Que no hay conexión directa entre los besos —aun los apasionados— y el alebrestamiento de los órganos genitales nos han dicho en reiteradas ocasiones algunas bocas de tierra firme. O sea que puede darse uno los más tremendos mates y apretar como poseído —actividades a las que en México llaman fajar—, sin que eso implique continuar el acto sexual hasta su culminación. Se puede parar en cualquier momento y entablar una tranquila charla acerca de la necesidad de renegociar el capítulo agrícola del Tratado de Libre Comercio o lamentar la muerte de la perra de Paulina Rubio —me refiero al can de su propiedad, claro está— sin que eso asombre o descompense a nadie. Y no mienten, los veo en el metro tan jariosos que hasta yo me excito —¡rústica calenturienta, sí señor!— y cuando menos lo esperas, termina la función sin la más mínima muestra de alteración fisiológica en ninguno de los participantes.
Para los cubanos —bestiecillas silvestres a Dios gracias—, esa concepción del noviazgo de manita sudada queda perfectamente superada alrededor de los 13 años. Buena muestra es el primo Manolín. Si bien es cierto que las niñas siempre somos más románticas y recatadas, está clarísimo que cuando uno empieza a besarse y toquetearse con el novio es para llegar a un objetivo final que, especialmente en los varones —ya lo dije, el orgasmo femenino, más esquivo y discreto, es un tesorito que tarda en ser descubierto—, se consigue siempre. Es para eso que se inician los jugueteos y se prosiguen in crecendo hasta lograrlo. Cuando las muchachas ya saben de qué se trata, es insatisfactorio que un varón no se lo proporcione de una u otra forma.
Y volviendo a Martí, “piensa el aldeano vanidoso que el mundo entero es su aldea”. Las bestiecillas encerradas en su isla creen que para el resto del mundo el sexo es tan fundamental como para ellos que aseguran, convencidísimos —porque lo tienen confirmado en la práctica cotidiana—, que todos los problemas se resuelven en la cama y que quien está satisfecho sexualmente lo estará en el resto de los aspectos de su vida, andará con más entusiasmo y energía, será más pleno, llegará más lejos.

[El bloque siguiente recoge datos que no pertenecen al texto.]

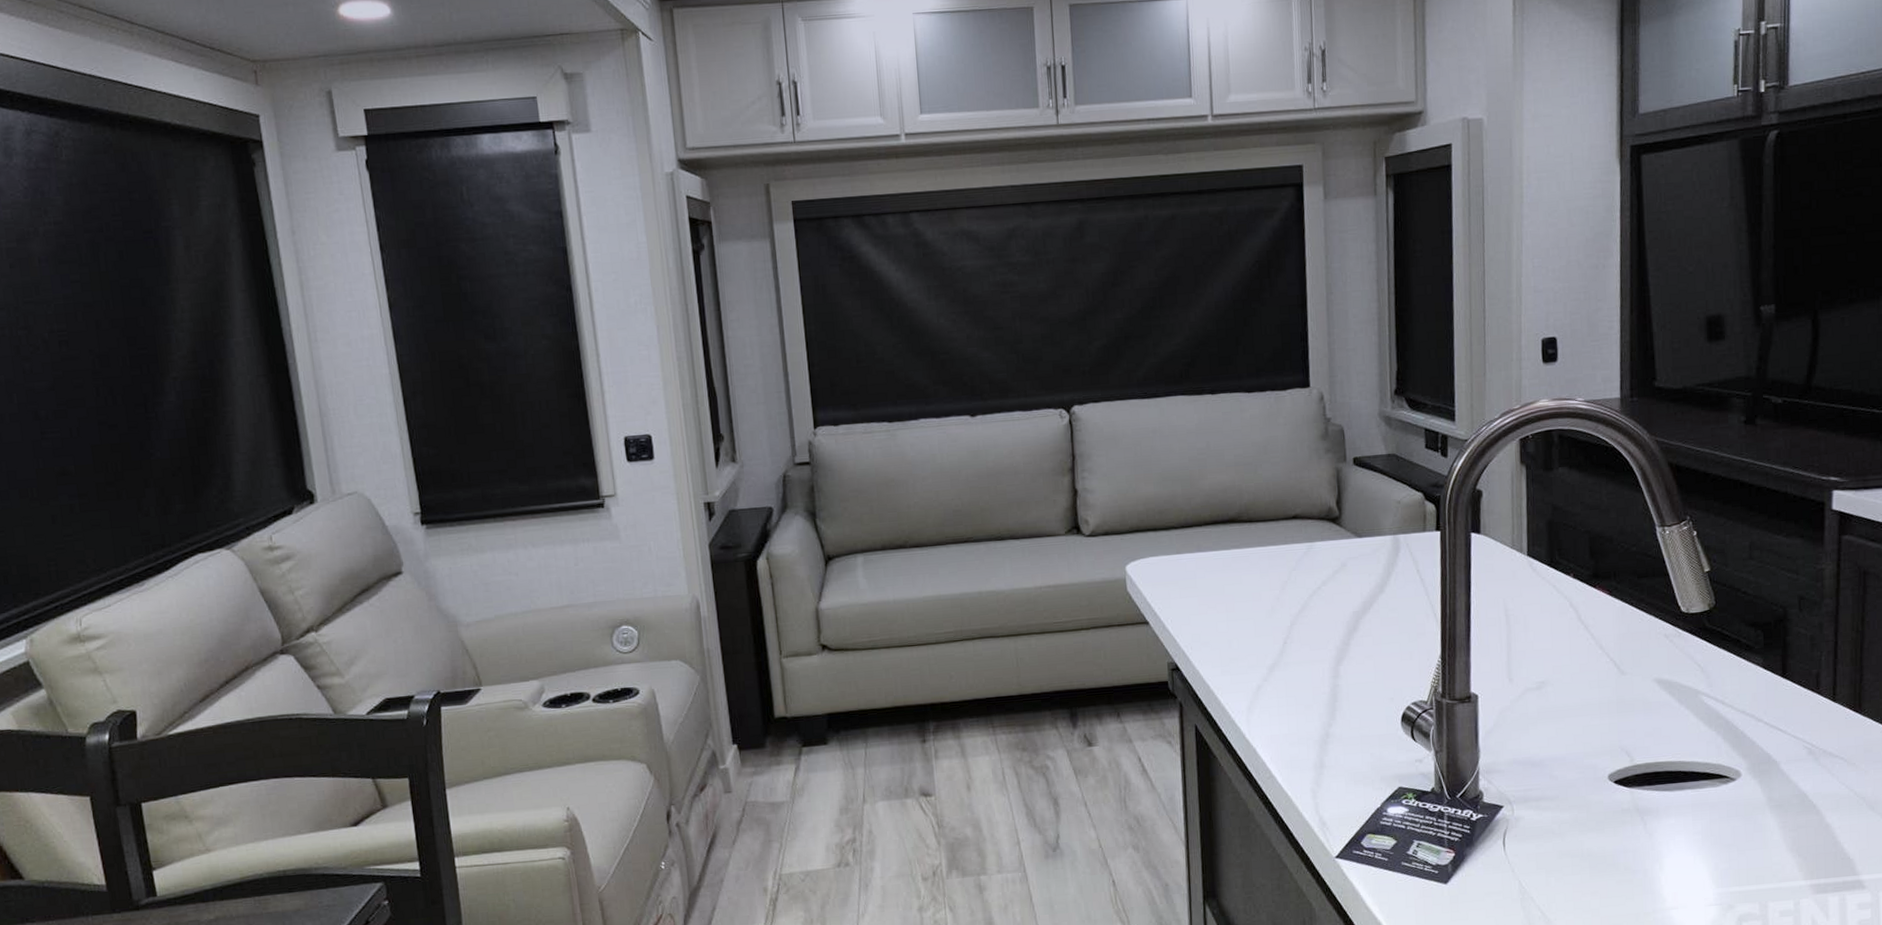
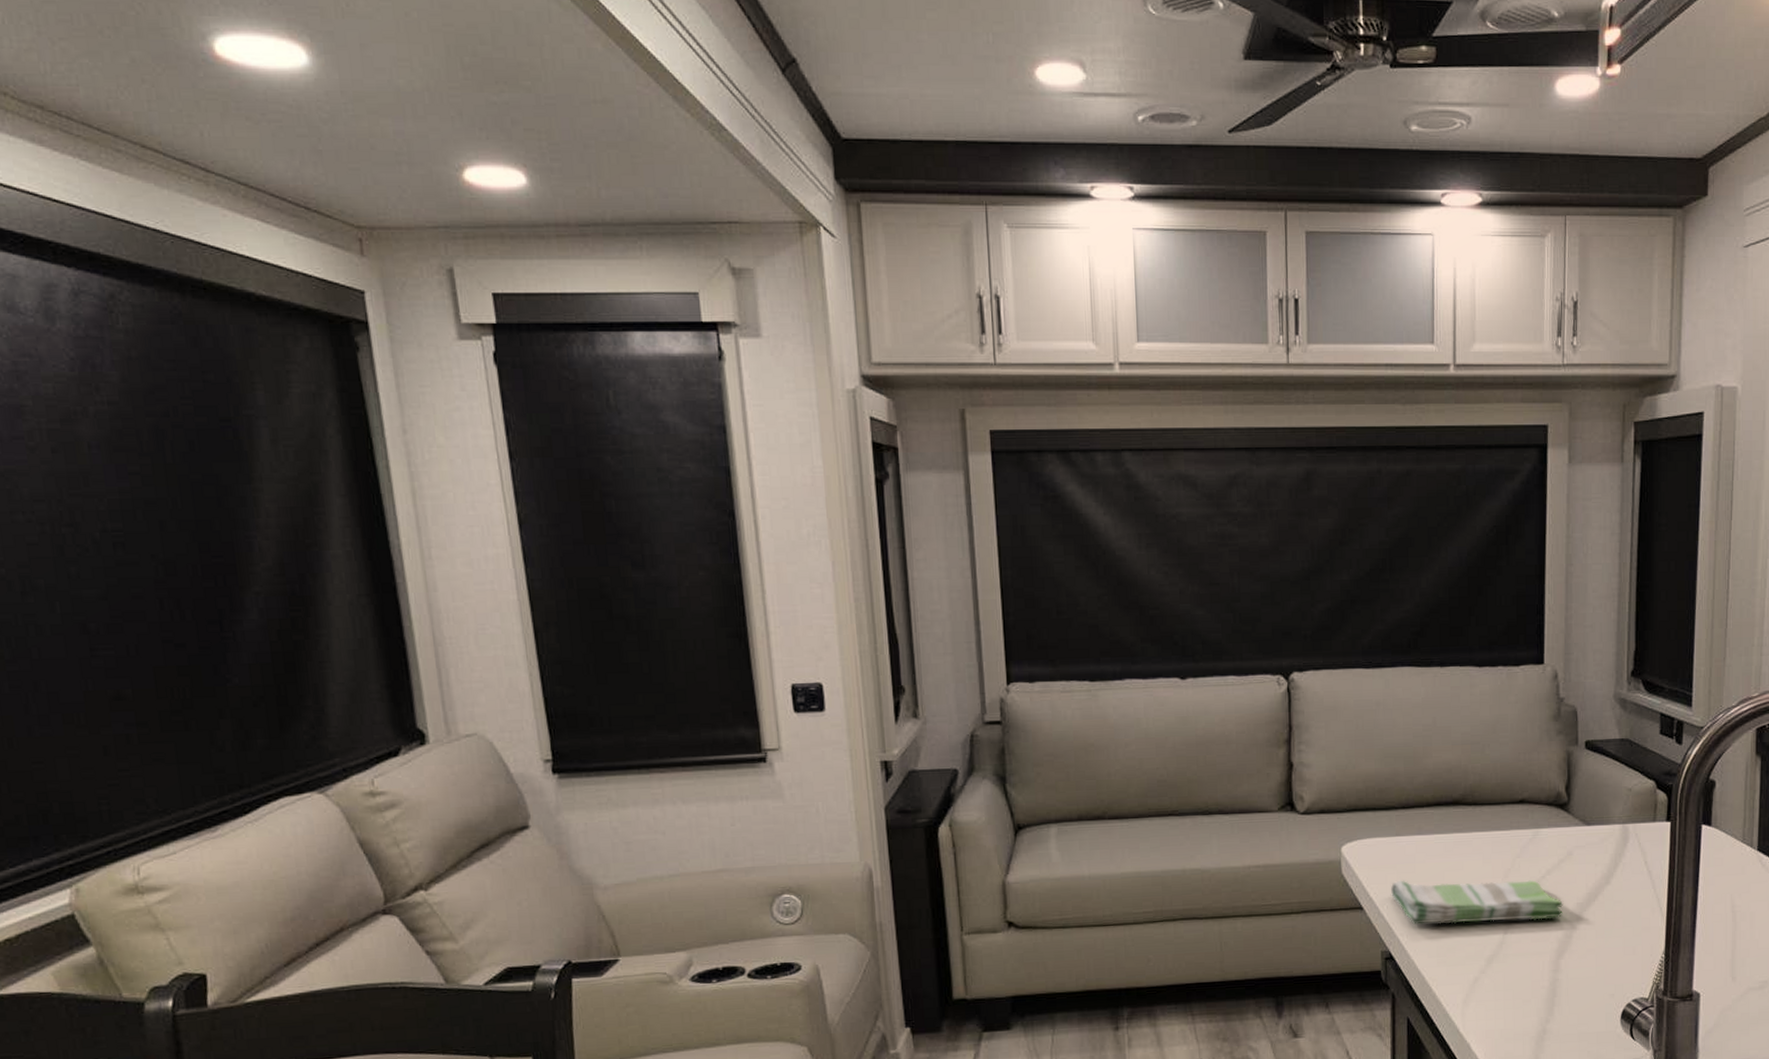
dish towel: none [1174,591,1340,637] -> present [1391,880,1564,925]

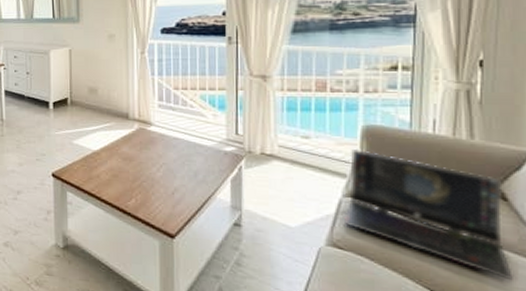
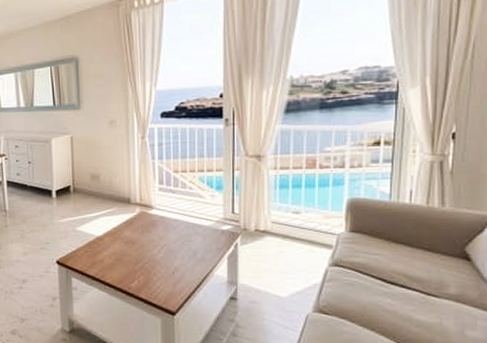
laptop computer: present [343,148,515,281] -> none [328,220,474,332]

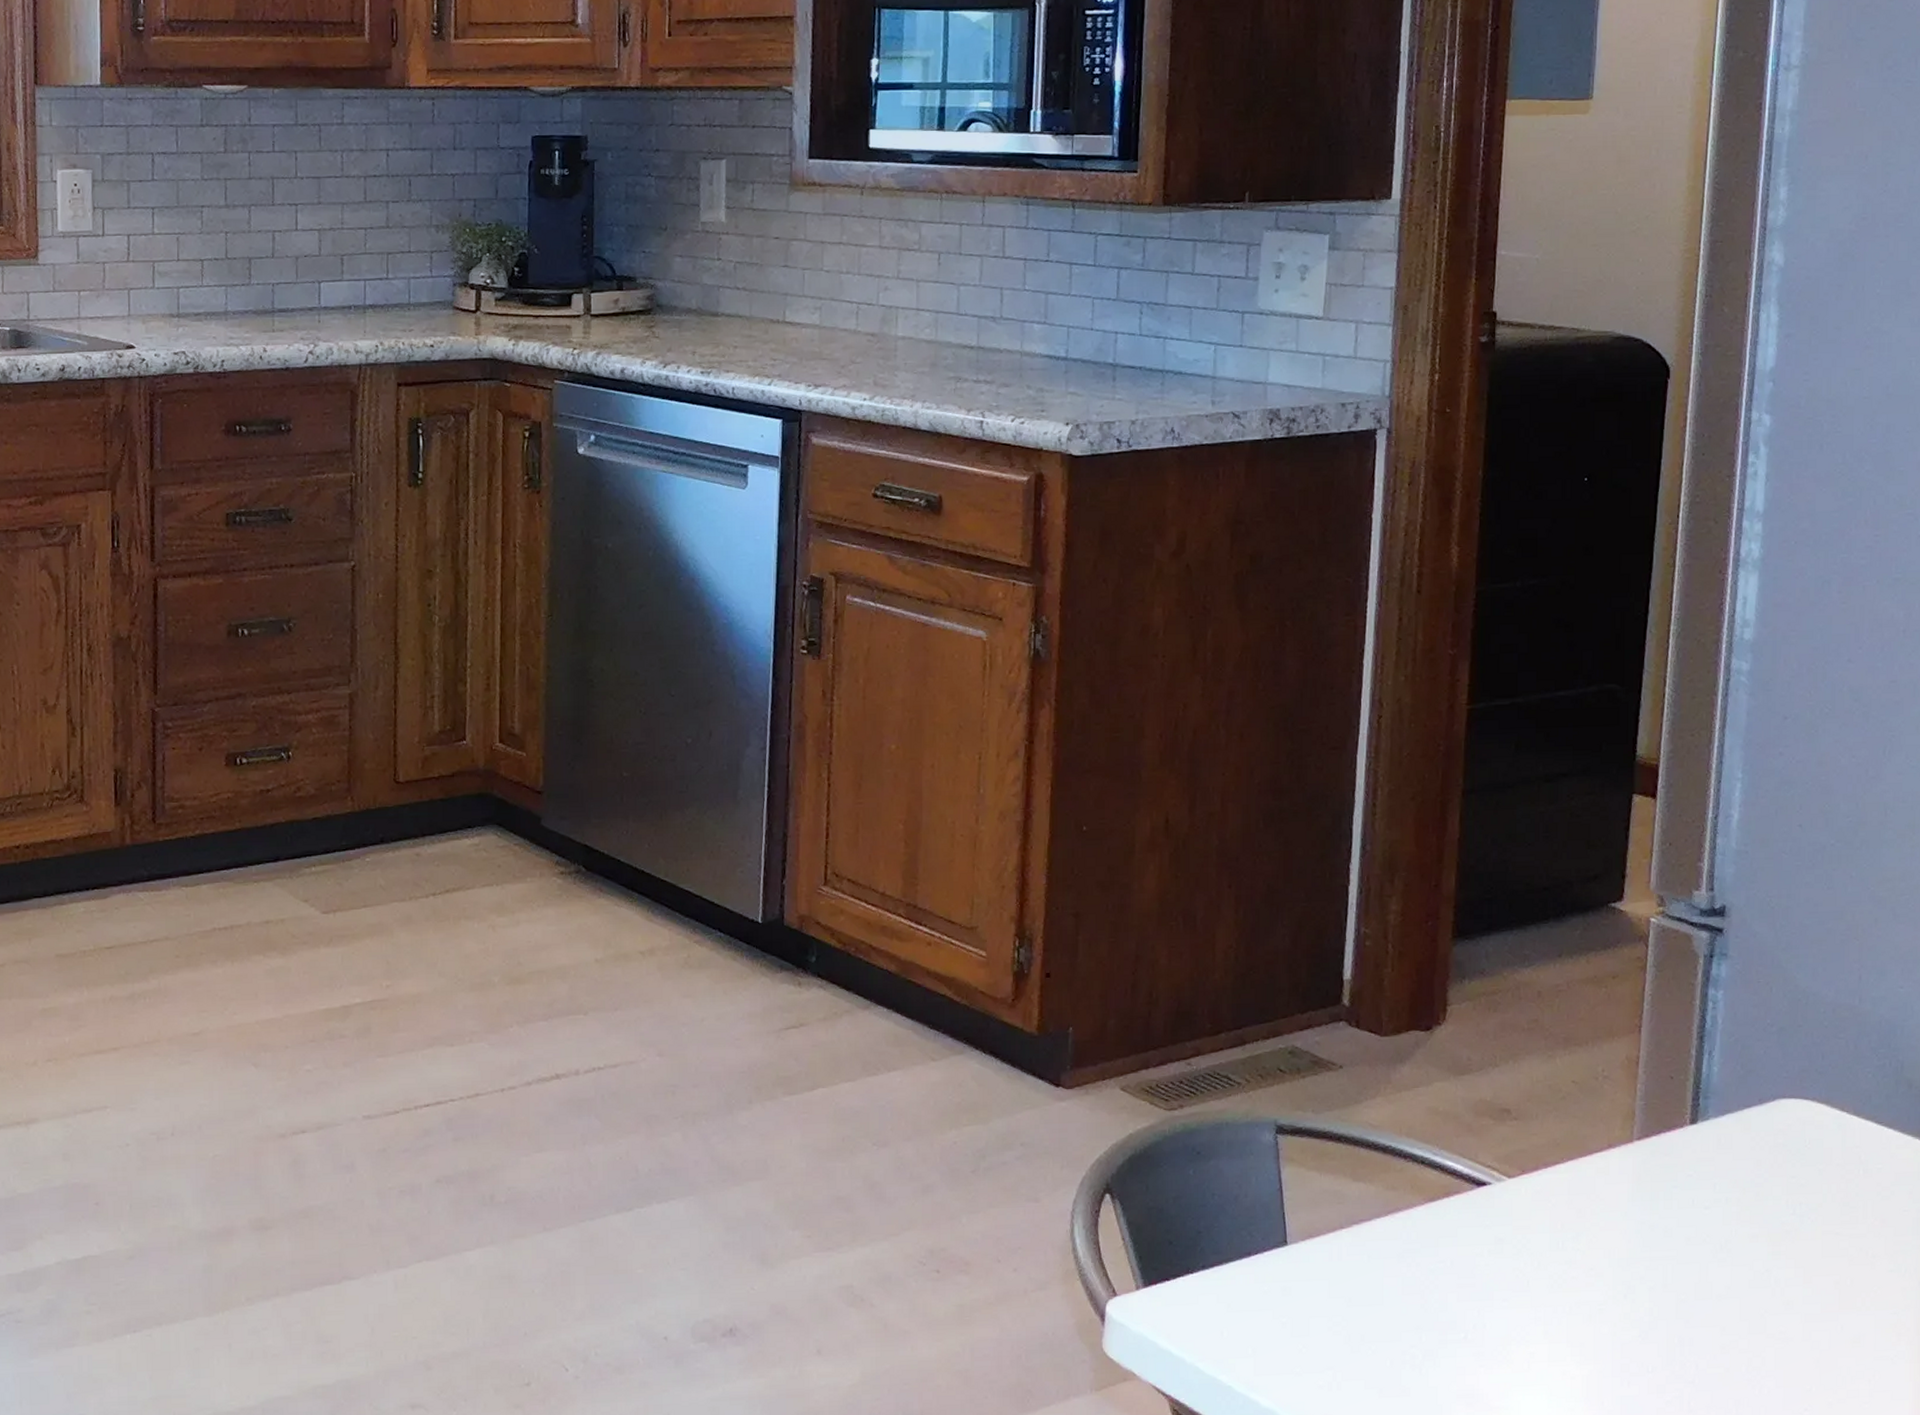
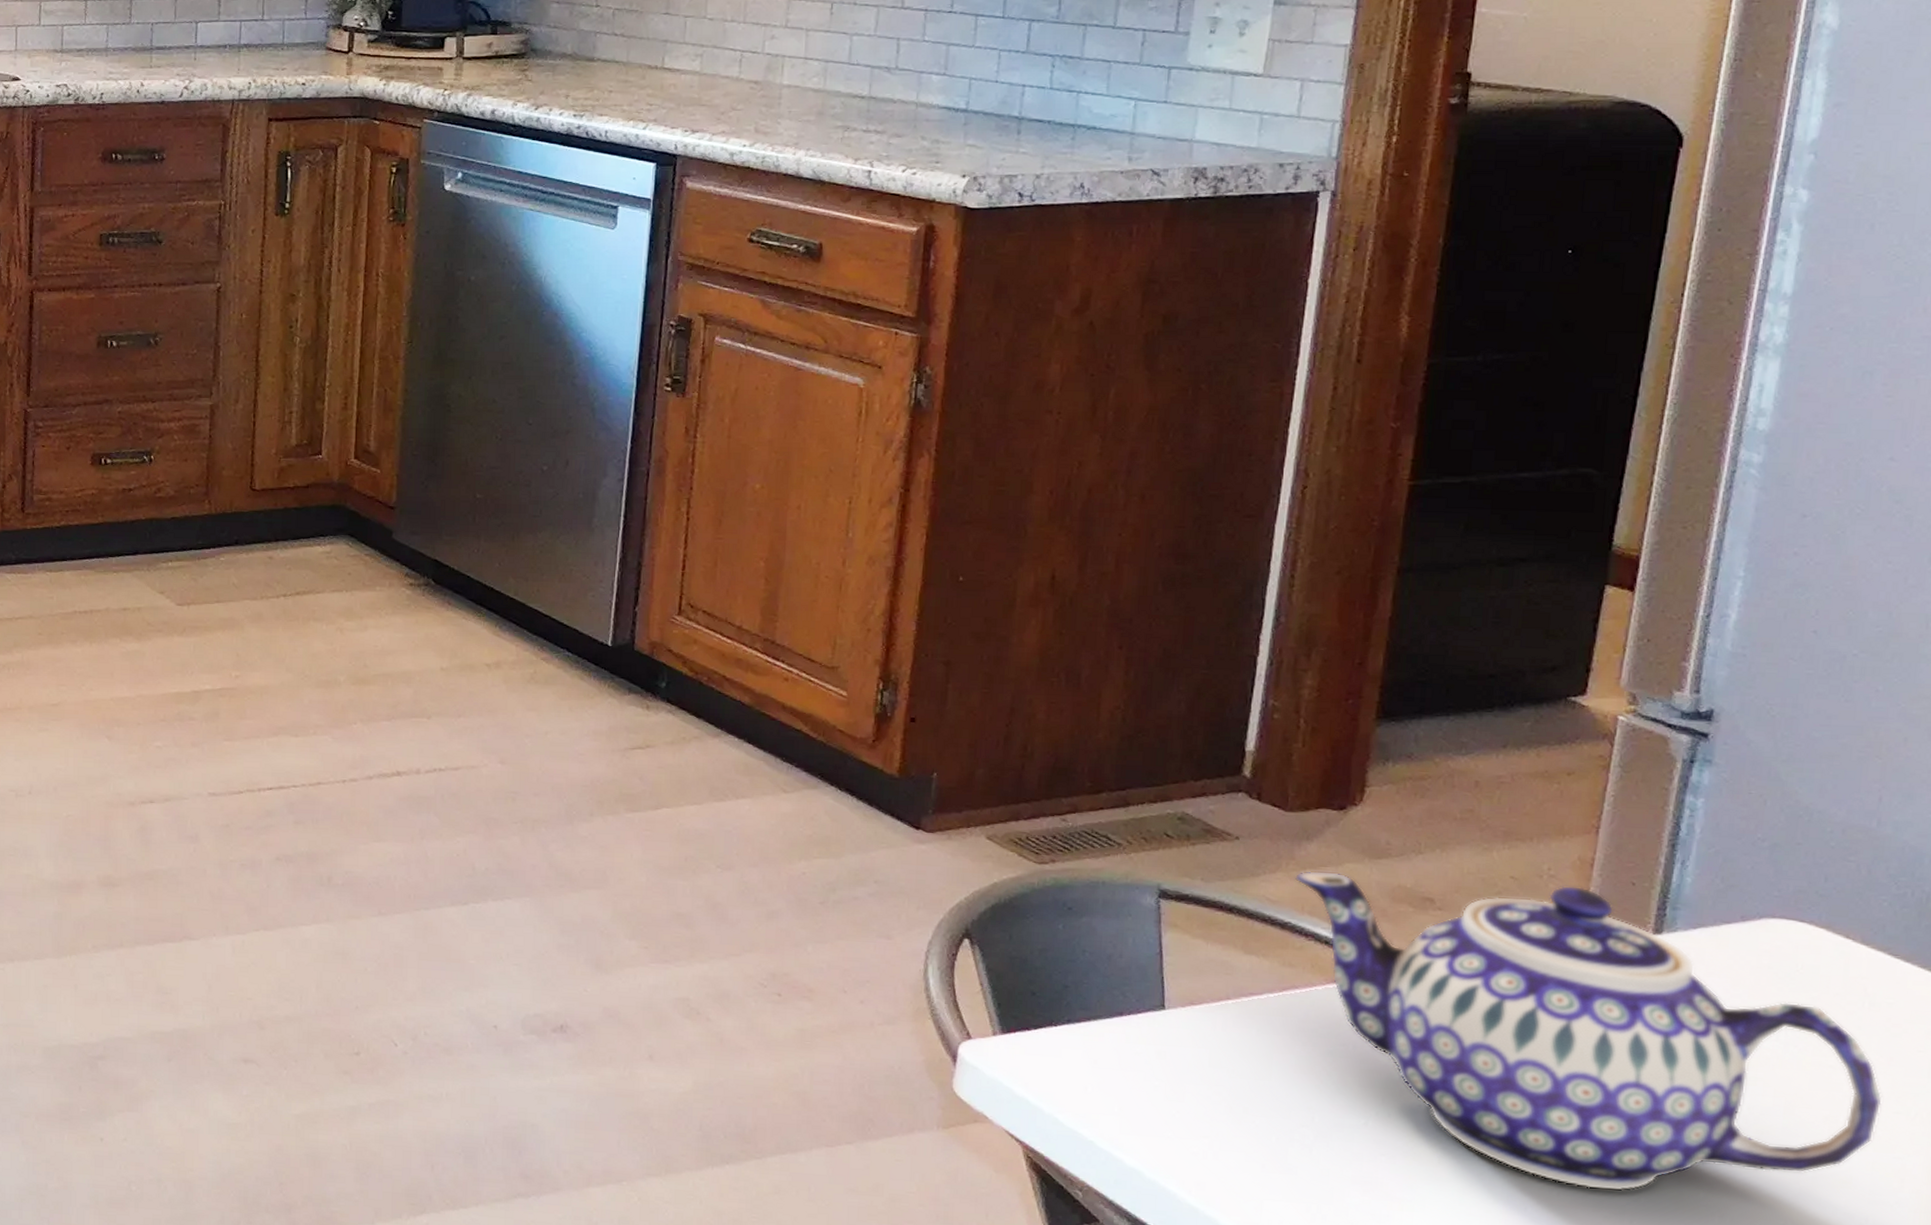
teapot: none [1393,1084,1879,1377] -> present [1295,870,1883,1192]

Y si buscando esa lejanía cruzan el mar y creen que al otro lado será igual, basados —tal vez— en que hay tanto turista que va a Cuba en busca de alocada diversión y placeres para el cuerpo… ¡oh decepción! Y no es que esté mejor o peor una que otra manera —cada quien tiene sus costumbres y se acomoda a sus modos—, pero de que las diferencias a veces se tornan insuperables… ¡lo llegan a ser!